## [Task prompt]
Pick out all lines with the word "álbum" from the records that follow.
*** Records for the task
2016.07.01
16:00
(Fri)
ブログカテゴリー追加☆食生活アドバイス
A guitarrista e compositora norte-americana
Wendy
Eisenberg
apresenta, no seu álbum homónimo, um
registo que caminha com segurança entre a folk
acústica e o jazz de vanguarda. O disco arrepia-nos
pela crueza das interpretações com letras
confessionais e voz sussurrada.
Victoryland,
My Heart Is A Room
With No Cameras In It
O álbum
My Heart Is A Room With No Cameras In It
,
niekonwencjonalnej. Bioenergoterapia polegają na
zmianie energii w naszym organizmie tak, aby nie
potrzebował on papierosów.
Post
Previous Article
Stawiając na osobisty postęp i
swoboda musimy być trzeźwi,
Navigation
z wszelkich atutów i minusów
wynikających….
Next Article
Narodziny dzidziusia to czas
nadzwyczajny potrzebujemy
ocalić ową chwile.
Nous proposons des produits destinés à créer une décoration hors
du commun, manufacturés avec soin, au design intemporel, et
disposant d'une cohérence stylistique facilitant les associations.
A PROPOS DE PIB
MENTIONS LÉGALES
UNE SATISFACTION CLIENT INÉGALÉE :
******
*** Records for the task
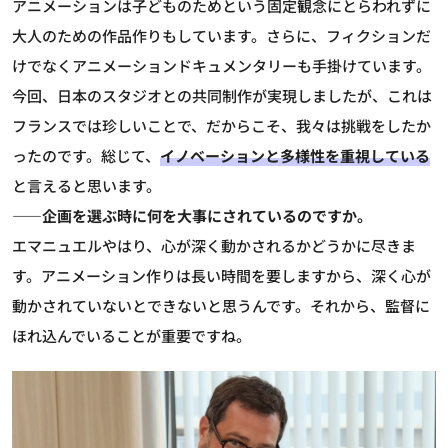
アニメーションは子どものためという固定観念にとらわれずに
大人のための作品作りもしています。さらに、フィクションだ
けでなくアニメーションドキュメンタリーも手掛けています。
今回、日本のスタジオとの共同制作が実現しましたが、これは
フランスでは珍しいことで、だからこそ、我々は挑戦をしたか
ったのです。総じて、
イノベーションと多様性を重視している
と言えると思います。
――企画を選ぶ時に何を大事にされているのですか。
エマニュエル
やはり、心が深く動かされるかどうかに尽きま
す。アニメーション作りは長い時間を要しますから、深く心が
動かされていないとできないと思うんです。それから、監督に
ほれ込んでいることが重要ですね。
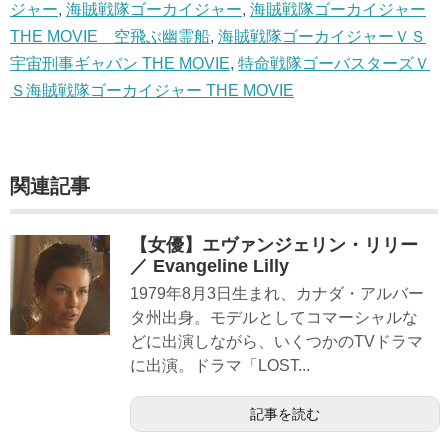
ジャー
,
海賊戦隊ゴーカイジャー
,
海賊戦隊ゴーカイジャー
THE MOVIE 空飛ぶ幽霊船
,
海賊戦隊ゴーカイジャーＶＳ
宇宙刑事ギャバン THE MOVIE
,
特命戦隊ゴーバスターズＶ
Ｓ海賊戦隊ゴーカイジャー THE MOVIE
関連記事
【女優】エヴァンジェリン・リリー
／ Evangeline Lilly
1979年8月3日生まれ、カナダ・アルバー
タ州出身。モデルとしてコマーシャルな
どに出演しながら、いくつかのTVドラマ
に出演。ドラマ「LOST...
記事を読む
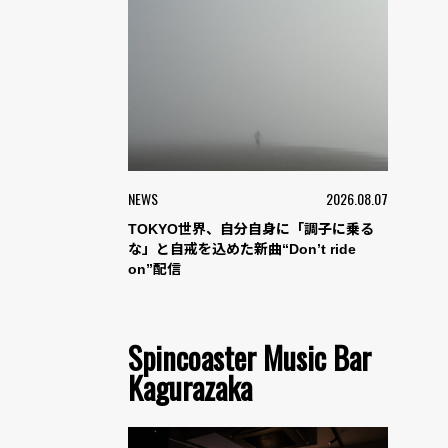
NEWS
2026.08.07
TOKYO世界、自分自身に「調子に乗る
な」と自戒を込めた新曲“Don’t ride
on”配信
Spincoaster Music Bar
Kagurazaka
******
*** Records for the task
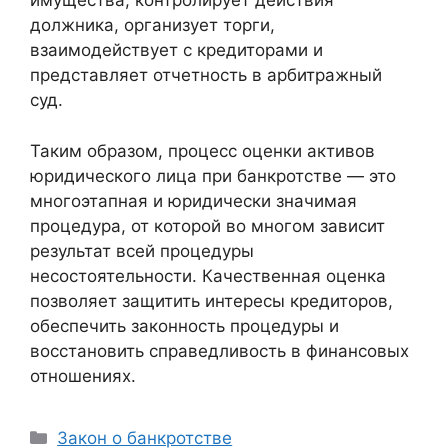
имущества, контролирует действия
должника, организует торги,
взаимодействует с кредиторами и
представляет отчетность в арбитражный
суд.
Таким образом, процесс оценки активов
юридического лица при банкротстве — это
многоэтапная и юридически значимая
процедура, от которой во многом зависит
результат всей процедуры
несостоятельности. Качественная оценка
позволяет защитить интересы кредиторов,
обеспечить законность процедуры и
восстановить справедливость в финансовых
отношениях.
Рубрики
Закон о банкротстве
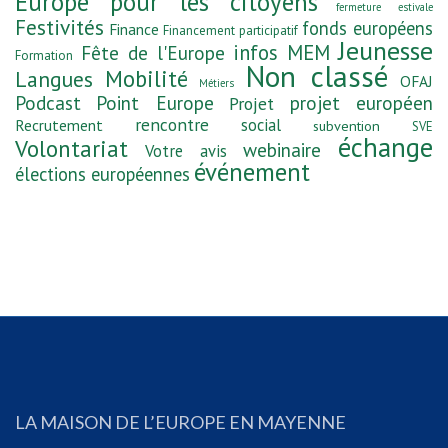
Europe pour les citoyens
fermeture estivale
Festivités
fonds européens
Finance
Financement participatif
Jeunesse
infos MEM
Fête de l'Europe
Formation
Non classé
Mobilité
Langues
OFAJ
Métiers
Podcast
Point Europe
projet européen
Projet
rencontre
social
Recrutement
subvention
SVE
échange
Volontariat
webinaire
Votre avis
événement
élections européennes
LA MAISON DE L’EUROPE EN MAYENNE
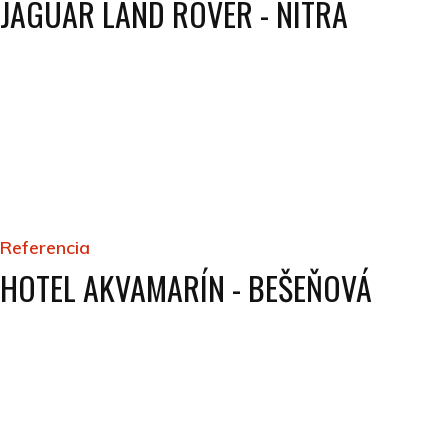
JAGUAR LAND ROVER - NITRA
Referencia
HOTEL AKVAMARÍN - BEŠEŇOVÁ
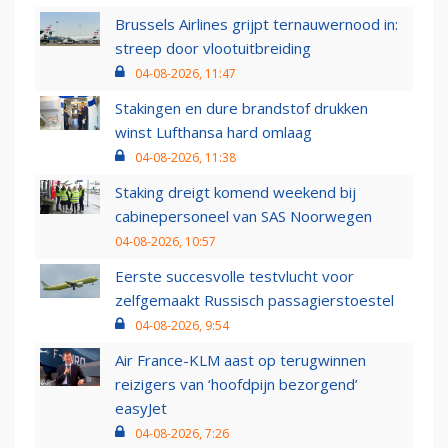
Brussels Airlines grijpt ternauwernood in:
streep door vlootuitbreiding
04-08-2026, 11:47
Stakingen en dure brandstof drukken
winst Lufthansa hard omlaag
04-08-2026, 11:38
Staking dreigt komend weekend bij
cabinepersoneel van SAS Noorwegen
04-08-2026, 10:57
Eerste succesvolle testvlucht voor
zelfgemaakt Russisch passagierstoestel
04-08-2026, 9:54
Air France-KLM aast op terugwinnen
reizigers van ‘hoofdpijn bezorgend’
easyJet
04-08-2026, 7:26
******
## [Solution]
apresenta, no seu álbum homónimo, um
O álbum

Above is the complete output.